Sunday, May 13, 2007

Mothers Day

It’s Mother’s Day in the States so I’ve been busy calling all the mothers in my life. There’s my step-mom, Joanne, who, on top of being a most wonderful person, may well be my strongest promoter, Carol Roth, my best friend Rick’s mom, who probably saw me as much as my family did much of my youth, and my wonderful mother-in-law, Lydia, who, in addition to birthing a beautiful baby named Rose, always has some cake or some dessert waiting for me when I stop by. I love my many moms.

My real mom, Merle Benoit, died a few years ago.

It’s hard to feel sad when I think about her because more than anything, she taught me to laugh – at life and at myself – and even as I write this I’m smiling as I remember all the little things she said and did. They wouldn’t make sense to you but to me they are the source of more joy and happiness than I probably deserve.

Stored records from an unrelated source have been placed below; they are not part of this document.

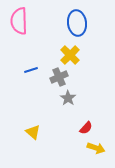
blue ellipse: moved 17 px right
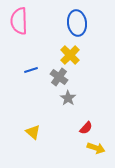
gray cross: rotated 30 degrees counterclockwise
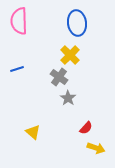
blue line: moved 14 px left, 1 px up
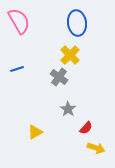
pink semicircle: rotated 152 degrees clockwise
gray star: moved 11 px down
yellow triangle: moved 2 px right; rotated 49 degrees clockwise
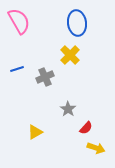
gray cross: moved 14 px left; rotated 30 degrees clockwise
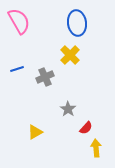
yellow arrow: rotated 114 degrees counterclockwise
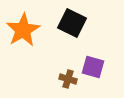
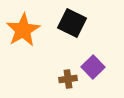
purple square: rotated 30 degrees clockwise
brown cross: rotated 24 degrees counterclockwise
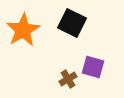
purple square: rotated 30 degrees counterclockwise
brown cross: rotated 24 degrees counterclockwise
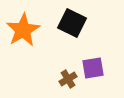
purple square: moved 1 px down; rotated 25 degrees counterclockwise
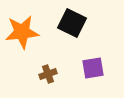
orange star: moved 1 px left, 2 px down; rotated 24 degrees clockwise
brown cross: moved 20 px left, 5 px up; rotated 12 degrees clockwise
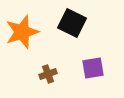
orange star: rotated 12 degrees counterclockwise
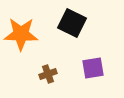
orange star: moved 1 px left, 2 px down; rotated 20 degrees clockwise
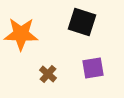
black square: moved 10 px right, 1 px up; rotated 8 degrees counterclockwise
brown cross: rotated 30 degrees counterclockwise
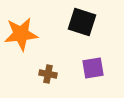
orange star: rotated 8 degrees counterclockwise
brown cross: rotated 30 degrees counterclockwise
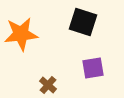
black square: moved 1 px right
brown cross: moved 11 px down; rotated 30 degrees clockwise
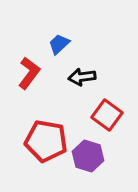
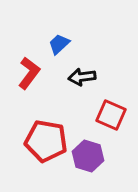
red square: moved 4 px right; rotated 12 degrees counterclockwise
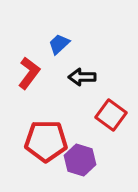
black arrow: rotated 8 degrees clockwise
red square: rotated 12 degrees clockwise
red pentagon: rotated 9 degrees counterclockwise
purple hexagon: moved 8 px left, 4 px down
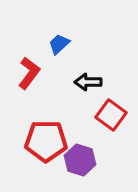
black arrow: moved 6 px right, 5 px down
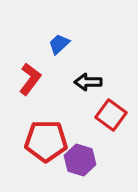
red L-shape: moved 1 px right, 6 px down
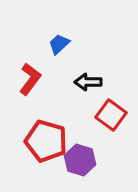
red pentagon: rotated 15 degrees clockwise
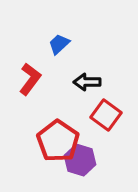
black arrow: moved 1 px left
red square: moved 5 px left
red pentagon: moved 12 px right; rotated 18 degrees clockwise
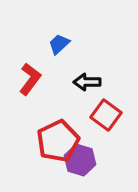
red pentagon: rotated 12 degrees clockwise
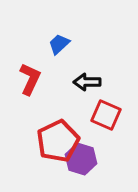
red L-shape: rotated 12 degrees counterclockwise
red square: rotated 12 degrees counterclockwise
purple hexagon: moved 1 px right, 1 px up
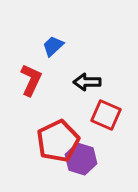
blue trapezoid: moved 6 px left, 2 px down
red L-shape: moved 1 px right, 1 px down
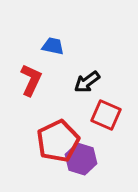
blue trapezoid: rotated 55 degrees clockwise
black arrow: rotated 36 degrees counterclockwise
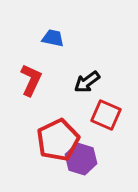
blue trapezoid: moved 8 px up
red pentagon: moved 1 px up
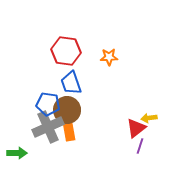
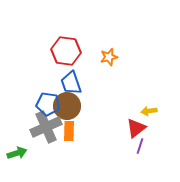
orange star: rotated 12 degrees counterclockwise
brown circle: moved 4 px up
yellow arrow: moved 7 px up
gray cross: moved 2 px left
orange rectangle: rotated 12 degrees clockwise
green arrow: rotated 18 degrees counterclockwise
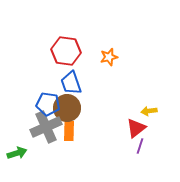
brown circle: moved 2 px down
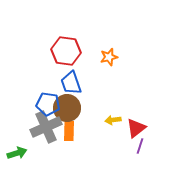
yellow arrow: moved 36 px left, 9 px down
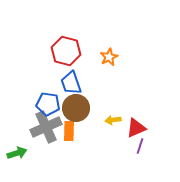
red hexagon: rotated 8 degrees clockwise
orange star: rotated 12 degrees counterclockwise
brown circle: moved 9 px right
red triangle: rotated 15 degrees clockwise
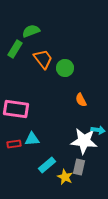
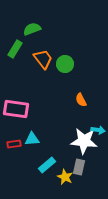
green semicircle: moved 1 px right, 2 px up
green circle: moved 4 px up
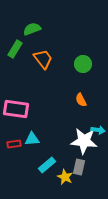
green circle: moved 18 px right
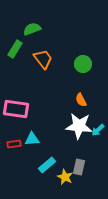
cyan arrow: rotated 128 degrees clockwise
white star: moved 5 px left, 15 px up
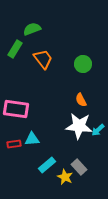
gray rectangle: rotated 56 degrees counterclockwise
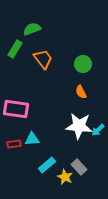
orange semicircle: moved 8 px up
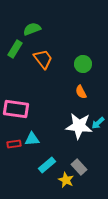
cyan arrow: moved 7 px up
yellow star: moved 1 px right, 3 px down
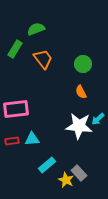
green semicircle: moved 4 px right
pink rectangle: rotated 15 degrees counterclockwise
cyan arrow: moved 4 px up
red rectangle: moved 2 px left, 3 px up
gray rectangle: moved 6 px down
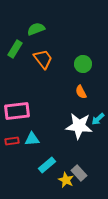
pink rectangle: moved 1 px right, 2 px down
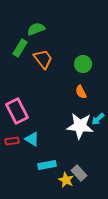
green rectangle: moved 5 px right, 1 px up
pink rectangle: rotated 70 degrees clockwise
white star: moved 1 px right
cyan triangle: rotated 35 degrees clockwise
cyan rectangle: rotated 30 degrees clockwise
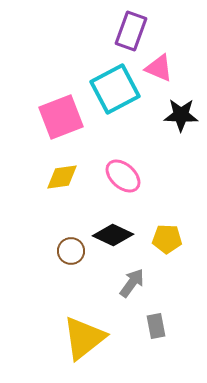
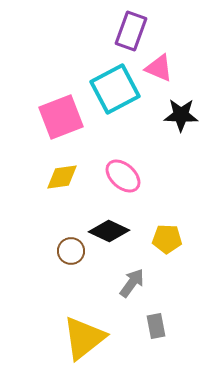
black diamond: moved 4 px left, 4 px up
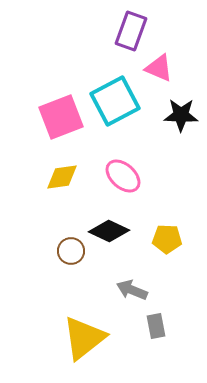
cyan square: moved 12 px down
gray arrow: moved 7 px down; rotated 104 degrees counterclockwise
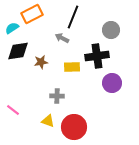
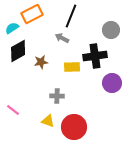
black line: moved 2 px left, 1 px up
black diamond: rotated 20 degrees counterclockwise
black cross: moved 2 px left
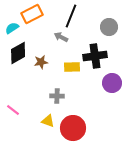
gray circle: moved 2 px left, 3 px up
gray arrow: moved 1 px left, 1 px up
black diamond: moved 2 px down
red circle: moved 1 px left, 1 px down
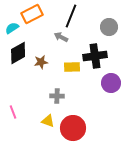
purple circle: moved 1 px left
pink line: moved 2 px down; rotated 32 degrees clockwise
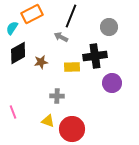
cyan semicircle: rotated 24 degrees counterclockwise
purple circle: moved 1 px right
red circle: moved 1 px left, 1 px down
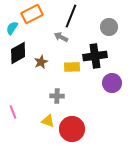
brown star: rotated 16 degrees counterclockwise
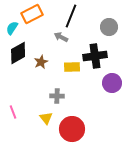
yellow triangle: moved 2 px left, 3 px up; rotated 32 degrees clockwise
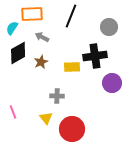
orange rectangle: rotated 25 degrees clockwise
gray arrow: moved 19 px left
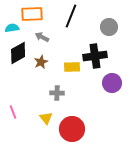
cyan semicircle: rotated 48 degrees clockwise
gray cross: moved 3 px up
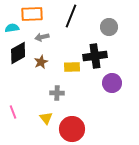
gray arrow: rotated 40 degrees counterclockwise
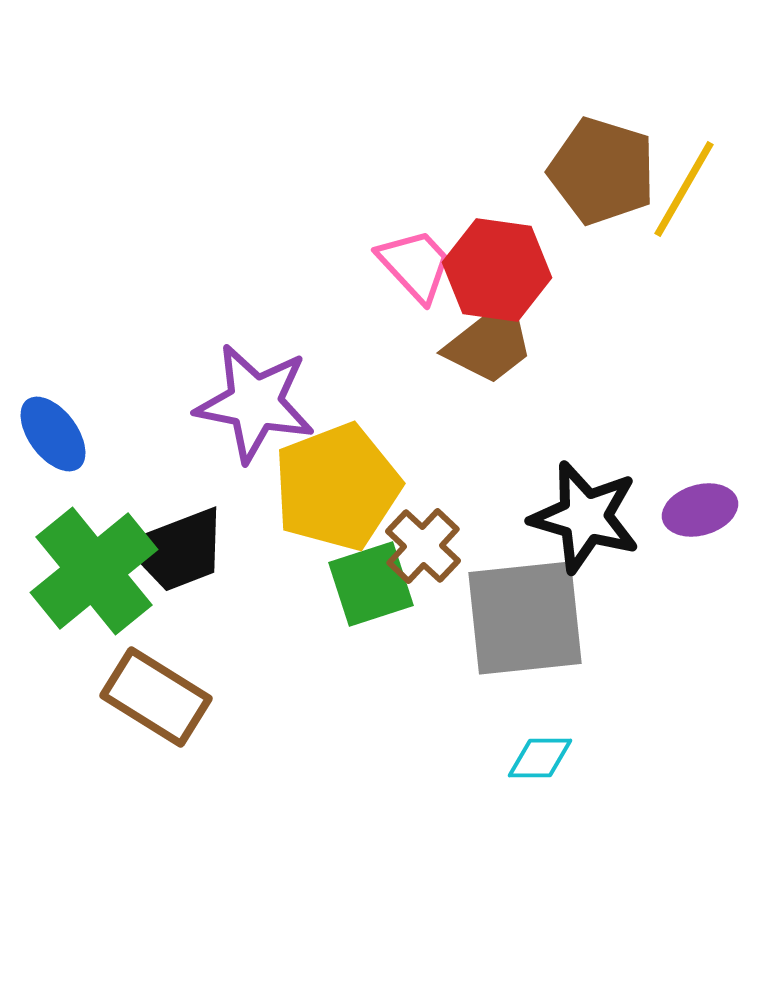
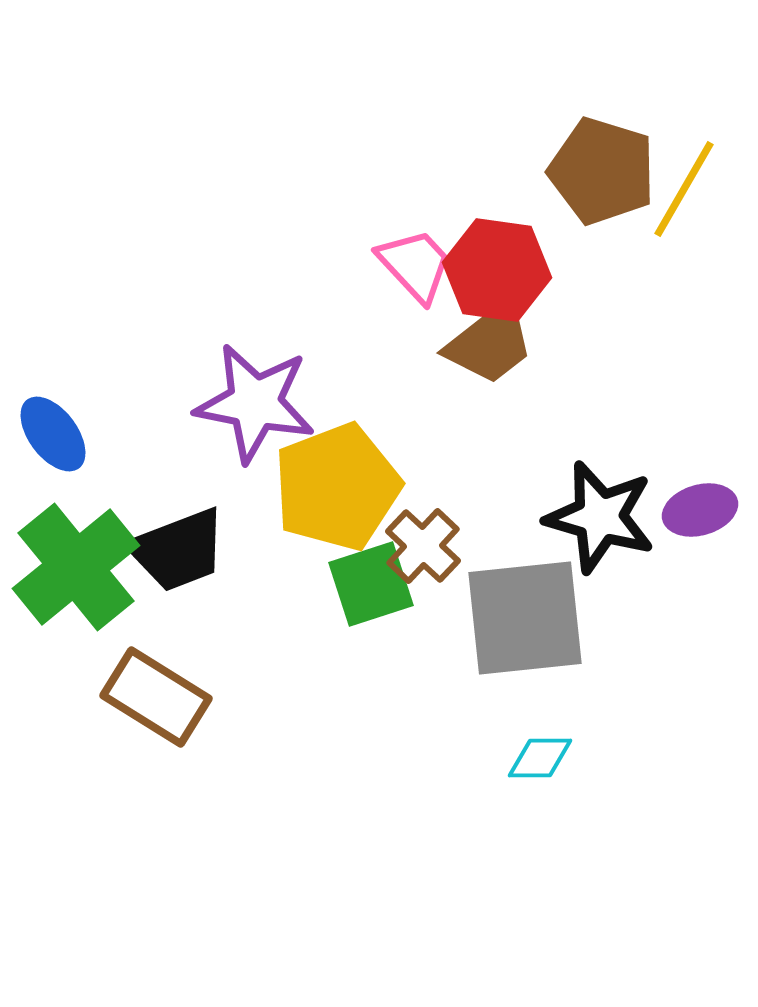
black star: moved 15 px right
green cross: moved 18 px left, 4 px up
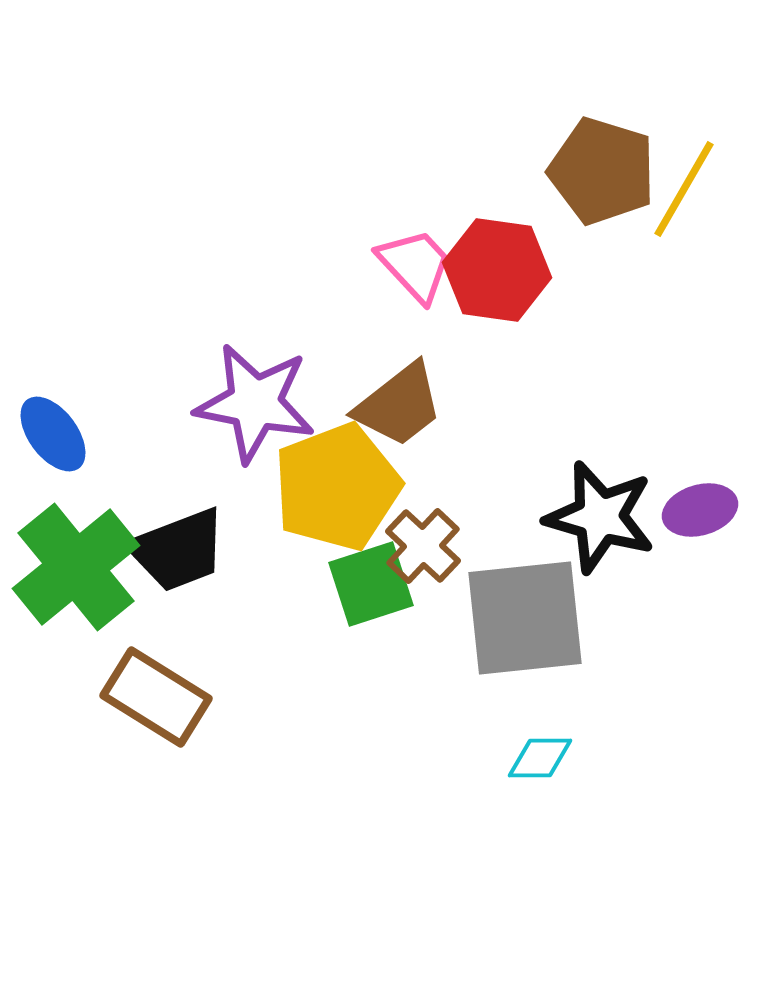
brown trapezoid: moved 91 px left, 62 px down
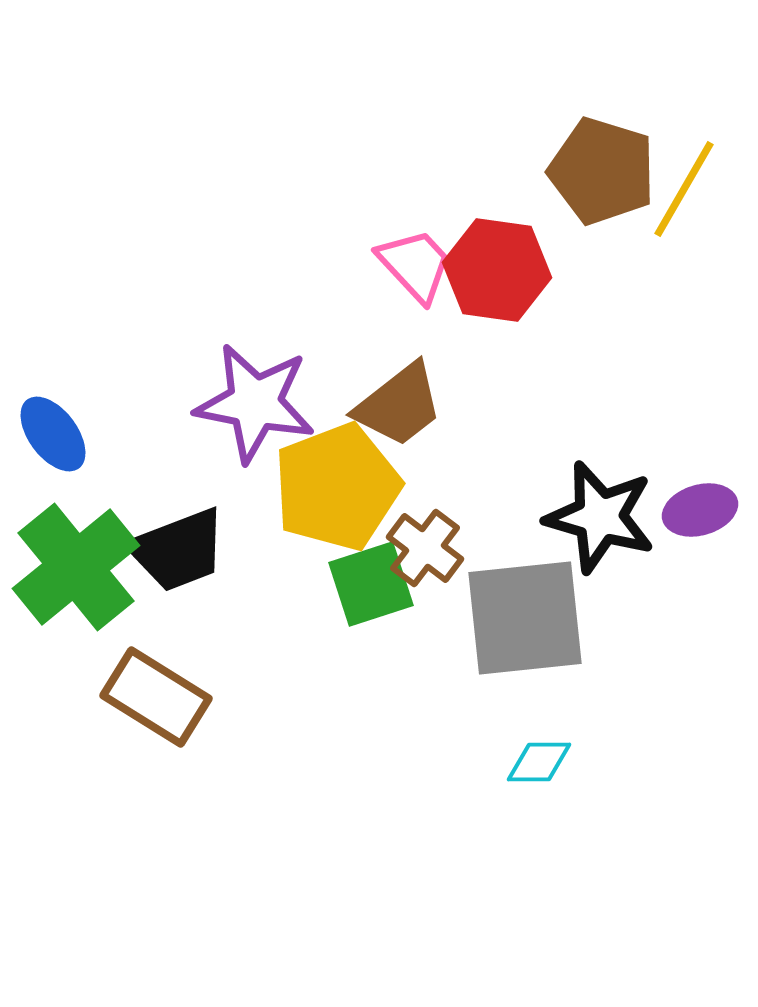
brown cross: moved 2 px right, 2 px down; rotated 6 degrees counterclockwise
cyan diamond: moved 1 px left, 4 px down
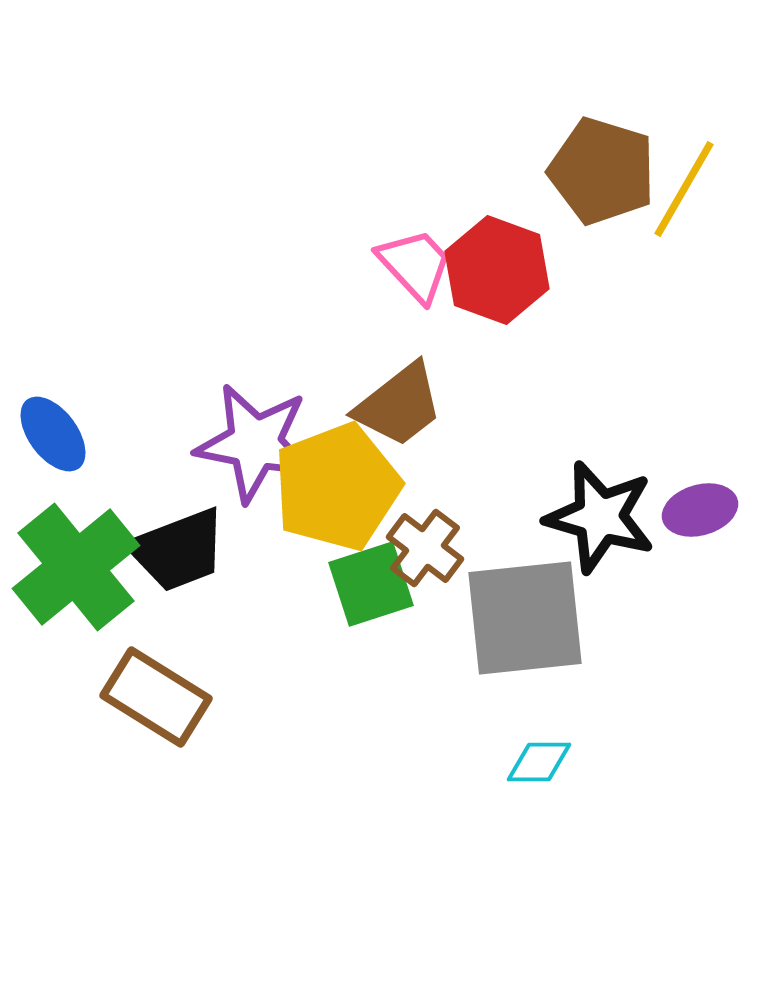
red hexagon: rotated 12 degrees clockwise
purple star: moved 40 px down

She died before Rose and I moved overseas, before I even started writing Relative Danger. She never got to hear about our travels or share in the excitement that came with getting my first book published or the thrill of that Edgar nomination or the rush that comes with seeing a new book hit the stands.

Sometimes people who knew my mom show up at book signings. They often congratulate me on my success and say things like ‘your mom would be so proud of you.’ Yeah, she would have.

But the truth is my mom would have been proud of me if I failed at everything I tried to do. Because she was my mom.

I love my many moms.

And I miss the one I love the most every day.